--- ABOUT THIS EXERCISE ---
Rewrite the lines below with "slice" replaced by "wedge" and everything else unchanged. Leave the pictures out of your answer.

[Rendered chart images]

====

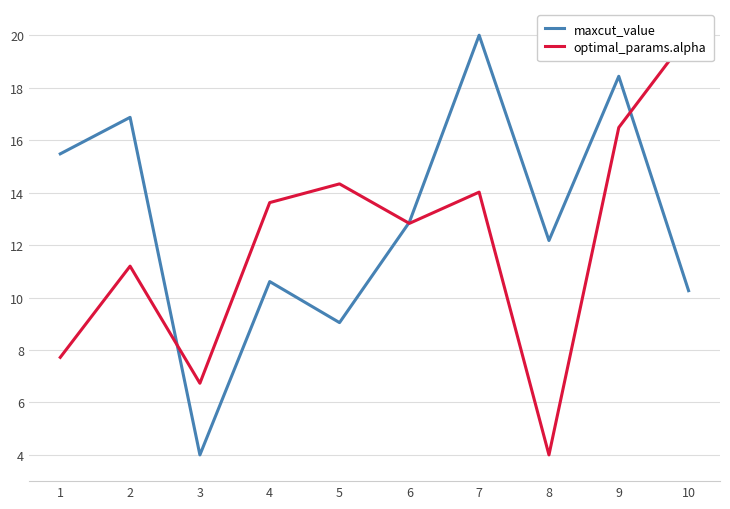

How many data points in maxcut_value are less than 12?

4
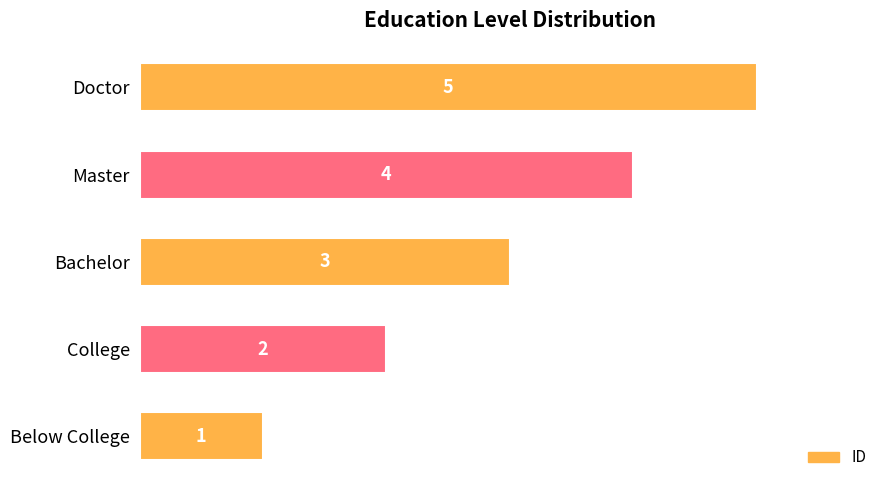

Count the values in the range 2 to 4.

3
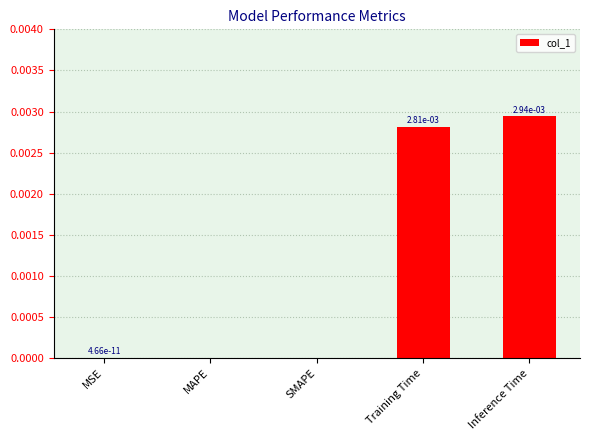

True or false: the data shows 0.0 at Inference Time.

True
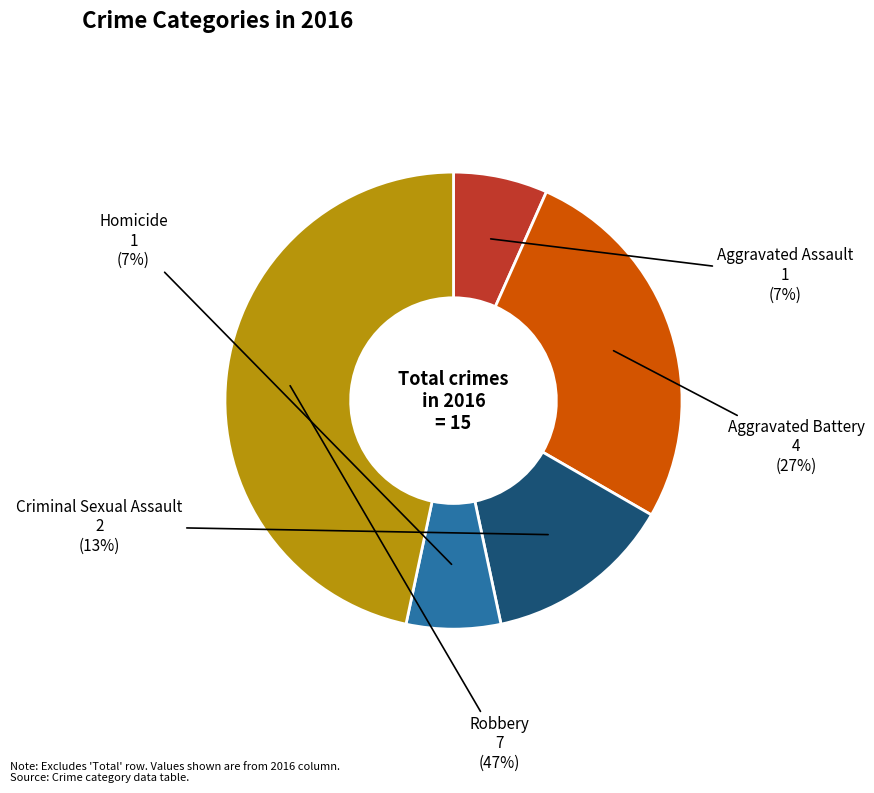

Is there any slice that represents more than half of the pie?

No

====

--- RESULT ---
How many data points in maxcut_value are less than 12?

4

Count the values in the range 2 to 4.

3

True or false: the data shows 0.0 at Inference Time.

True

Is there any wedge that represents more than half of the pie?

No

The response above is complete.